Еду в такси домой, но Колю на руки не беру, боюсь уронить. Дома прошу всех дать мне выспаться. Однако это не получается: малыша надо кормить, а молока в груди нет. Я этого не знала, удивлялась, что Коля плачет, что готов сосать день и ночь. Соски давно уже в трещинах, в корочках. Каждое кормление ребёнок корочки эти кровавые срывает, что мне причиняет страшную боль. Трещины не заживают, болят все сильнее. Пришла домой медсестра, посоветовала сходить в консультацию и взвесить ребёнка, чтобы проверить, сколько граммов он за раз у меня высасывает. Оказалось, что из двух грудей он за кормление высосал всего тридцать граммов, а ему по его весу требовалось шестьдесят. Значит, бедняжка дома регулярно голодал. В роддоме его докармливали чужим молоком, но мне ничего не говорили. О, это было ужасно! Чем его кормить, я не знала, в те годы женского молока в консультации не было. Мы решили срочно ехать в Гребнево на натуральное молоко. Так и сделали.

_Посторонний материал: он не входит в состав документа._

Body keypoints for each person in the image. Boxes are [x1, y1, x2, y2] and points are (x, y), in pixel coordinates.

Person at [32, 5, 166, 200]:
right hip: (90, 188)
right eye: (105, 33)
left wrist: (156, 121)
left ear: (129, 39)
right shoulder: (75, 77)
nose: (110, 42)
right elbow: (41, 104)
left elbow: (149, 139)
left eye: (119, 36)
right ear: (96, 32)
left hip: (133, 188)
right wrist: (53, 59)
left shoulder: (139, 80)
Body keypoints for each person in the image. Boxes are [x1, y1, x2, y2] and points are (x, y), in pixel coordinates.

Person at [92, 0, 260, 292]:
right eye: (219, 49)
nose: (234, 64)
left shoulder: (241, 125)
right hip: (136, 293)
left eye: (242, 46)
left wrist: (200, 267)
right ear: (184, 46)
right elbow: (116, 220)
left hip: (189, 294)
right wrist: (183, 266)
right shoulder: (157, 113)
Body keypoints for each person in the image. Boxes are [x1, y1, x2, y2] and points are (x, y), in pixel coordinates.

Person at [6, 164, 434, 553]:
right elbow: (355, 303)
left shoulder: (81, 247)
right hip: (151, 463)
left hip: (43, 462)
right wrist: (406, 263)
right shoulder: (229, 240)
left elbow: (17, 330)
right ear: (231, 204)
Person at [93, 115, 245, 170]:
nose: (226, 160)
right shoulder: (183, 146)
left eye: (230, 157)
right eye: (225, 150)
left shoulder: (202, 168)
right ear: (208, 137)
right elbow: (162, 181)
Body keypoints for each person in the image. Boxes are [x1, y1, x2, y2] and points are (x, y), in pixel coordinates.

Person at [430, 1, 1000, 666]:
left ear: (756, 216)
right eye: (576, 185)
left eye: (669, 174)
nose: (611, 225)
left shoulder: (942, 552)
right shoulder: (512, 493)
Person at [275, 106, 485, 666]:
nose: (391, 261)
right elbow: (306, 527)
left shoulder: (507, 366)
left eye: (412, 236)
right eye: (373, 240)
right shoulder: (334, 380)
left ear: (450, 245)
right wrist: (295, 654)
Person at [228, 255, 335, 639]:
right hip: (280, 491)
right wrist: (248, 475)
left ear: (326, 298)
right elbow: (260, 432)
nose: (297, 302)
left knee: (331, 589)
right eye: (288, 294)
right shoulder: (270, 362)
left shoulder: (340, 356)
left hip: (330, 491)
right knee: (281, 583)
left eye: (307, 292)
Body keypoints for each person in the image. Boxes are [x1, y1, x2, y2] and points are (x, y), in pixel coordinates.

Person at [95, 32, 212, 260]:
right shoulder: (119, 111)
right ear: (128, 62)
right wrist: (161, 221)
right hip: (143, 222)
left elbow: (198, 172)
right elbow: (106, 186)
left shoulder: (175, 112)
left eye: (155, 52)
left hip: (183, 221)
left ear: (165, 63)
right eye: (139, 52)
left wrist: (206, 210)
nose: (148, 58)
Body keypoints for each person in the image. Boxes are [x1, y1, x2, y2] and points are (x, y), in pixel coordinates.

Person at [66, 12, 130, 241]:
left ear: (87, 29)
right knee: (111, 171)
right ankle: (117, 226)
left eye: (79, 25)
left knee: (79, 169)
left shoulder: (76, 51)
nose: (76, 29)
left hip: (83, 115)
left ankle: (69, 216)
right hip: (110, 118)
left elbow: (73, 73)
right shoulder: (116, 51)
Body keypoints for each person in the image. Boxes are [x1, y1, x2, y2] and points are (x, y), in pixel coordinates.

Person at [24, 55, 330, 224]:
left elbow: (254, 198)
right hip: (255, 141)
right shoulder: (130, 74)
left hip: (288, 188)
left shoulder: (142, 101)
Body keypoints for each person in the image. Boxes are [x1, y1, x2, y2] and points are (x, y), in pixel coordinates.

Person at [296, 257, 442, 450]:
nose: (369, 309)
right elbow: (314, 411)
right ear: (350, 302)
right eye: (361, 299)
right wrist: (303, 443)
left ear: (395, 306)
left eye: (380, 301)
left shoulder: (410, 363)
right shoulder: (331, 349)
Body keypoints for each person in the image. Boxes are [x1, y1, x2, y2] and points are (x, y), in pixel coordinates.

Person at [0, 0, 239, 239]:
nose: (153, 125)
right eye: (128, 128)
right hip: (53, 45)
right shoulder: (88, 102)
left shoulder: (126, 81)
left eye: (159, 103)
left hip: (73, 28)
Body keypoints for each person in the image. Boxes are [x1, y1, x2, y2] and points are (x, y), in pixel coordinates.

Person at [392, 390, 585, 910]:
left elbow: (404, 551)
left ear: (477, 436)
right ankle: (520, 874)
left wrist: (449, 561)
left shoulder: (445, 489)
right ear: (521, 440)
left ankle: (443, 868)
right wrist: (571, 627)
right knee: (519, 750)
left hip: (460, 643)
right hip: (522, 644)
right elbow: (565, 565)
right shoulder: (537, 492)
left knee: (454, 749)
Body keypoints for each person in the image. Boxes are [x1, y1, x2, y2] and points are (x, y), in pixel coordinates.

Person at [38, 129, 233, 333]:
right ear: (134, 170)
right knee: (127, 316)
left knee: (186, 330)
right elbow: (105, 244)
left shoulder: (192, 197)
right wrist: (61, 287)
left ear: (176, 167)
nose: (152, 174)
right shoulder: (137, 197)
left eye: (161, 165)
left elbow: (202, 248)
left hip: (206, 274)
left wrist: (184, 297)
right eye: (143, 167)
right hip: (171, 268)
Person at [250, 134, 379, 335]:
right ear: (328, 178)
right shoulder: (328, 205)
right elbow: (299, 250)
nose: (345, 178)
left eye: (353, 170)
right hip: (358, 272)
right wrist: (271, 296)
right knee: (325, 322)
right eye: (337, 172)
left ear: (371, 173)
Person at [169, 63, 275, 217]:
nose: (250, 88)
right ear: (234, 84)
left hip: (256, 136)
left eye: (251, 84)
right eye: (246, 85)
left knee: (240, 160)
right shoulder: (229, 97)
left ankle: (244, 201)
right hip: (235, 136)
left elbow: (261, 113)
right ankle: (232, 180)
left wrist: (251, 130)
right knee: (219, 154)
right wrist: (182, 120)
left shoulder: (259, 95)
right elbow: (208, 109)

В Гребневе мне посоветовали давать Коле молоко от коз, которые у нас были в сарае. Но я тогда ещё не знала, что парное молоко усваивается легко, а холодное трудно, и часто давала подогретое на плитке молоко, считая, что раз оно тёплое, то все равно что парное. Однако это было не так. Ребёнок с большим трудом переваривал такое молоко, кряхтел, плакал... Папа и мама мои сняли себе дачу, так как у нас и без них было тесно. Они ежедневно бывали у меня, Помогали чем могли. Советчиков было столько, что я не знала, кого слушать. Одни говорят — гуляй с ребёнком, ведь лето, а другие — не выноси, ветерок! Кто-то твердит — не балуй, не приучай к рукам, а другие утверждают, что животику на руках теплее, поэтому крошку надо носить.
Володя, видя, что я с ног сбилась, иногда говорил: «Ты ложись и поспи, а я буду Коленьку на руках хоть три часа держать, он у меня плакать не будет». Так оно и бывало. Однако это всего два-три раза получилось — отец был занят службами. Все же к концу августа, то есть месяца через два, Коленька окреп, налился, начал улыбаться и агукать. Общей радости не было конца. Тут пошли дожди. Бабушка и дедушка (так я теперь буду называть моих родителей) уехали в Москву. Володя ходил за грибами уже один, а меня так тянуло в лес, на природу. Однажды я поехала в лес с колясочкой, то есть с сыночком, а кругом лужи, кочки! Да и грибы на дороге не растут. Взяла ребёнка на руки, он ещё был лёгонький, но найденный гриб не радовал — ни наклониться, ни присесть с ребёнком на руках возможности не было. Так я поняла: прощай, природа, лес, пейзажи и этюдник! Родными сердцу стали слова поэта А. К. Толстого из его поэмы «Иоанн Дамаскин»:
Только «песнопенье» надо заменить словом «искусство».
Пожар на колокольне
В день святого равноапостольного князя Владимира, то есть 28 июля 1950 года, часов в восемь вечера над Гребневом прогремела сильная гроза. Молния ударила в крест на колокольне, который был внутри деревянный, а снаружи обит медью. Никто ничего не заметил, пока сосед наш, молодой парнишка, возвращавшийся с вечерней смены, не увидел под крестом маленький огонёк. Дома он сказал: «Видишь, электричество провели под самый крест!» Мать, взглянув в окно, испуганно закричала: «Дурак! Это огонь!» Они побежали к окну Василия, нашего сторожа, начали стучать. Тот схватил ключи и ринулся на колокольню звонить в набат. Из ближних домов на улицу высыпал народ, который сначала растерянно стоял и смотрел, как пламя постепенно охватывало крест. Кто-то догадался сесть на велосипед и, доехав за три минуты до фабрики, позвонить во Фрязино. Но большой военный завод, имевший свою пожарную часть, машину дать отказался: «Мы должны тут свой пункт охранять». Позвонили в Щёлково, оттуда выехала машина. Ещё одну машину выслала ближняя воинская часть. Пока они доехали, прошло часа полтора, за это время крест уже упал, а пламя продолжало вырываться из купола большим факелом. Картина была страшная. Я сидела у окна и все видела, а Володя мой с первыми ударами набата был уже на колокольне. Вместе с другими смельчаками он заливал из вёдер горящие головешки, которые падали сверху на деревянный пол. Если б загорелся этот пол, то сгорели б и часы, и колокола. Но народ не допустил: люди встали цепочкой по крутой лестнице, ведущей на колокольню, и передавали один другому ведра с водой. Эта цепочка людей тянулась до самого пруда, откуда черпали воду.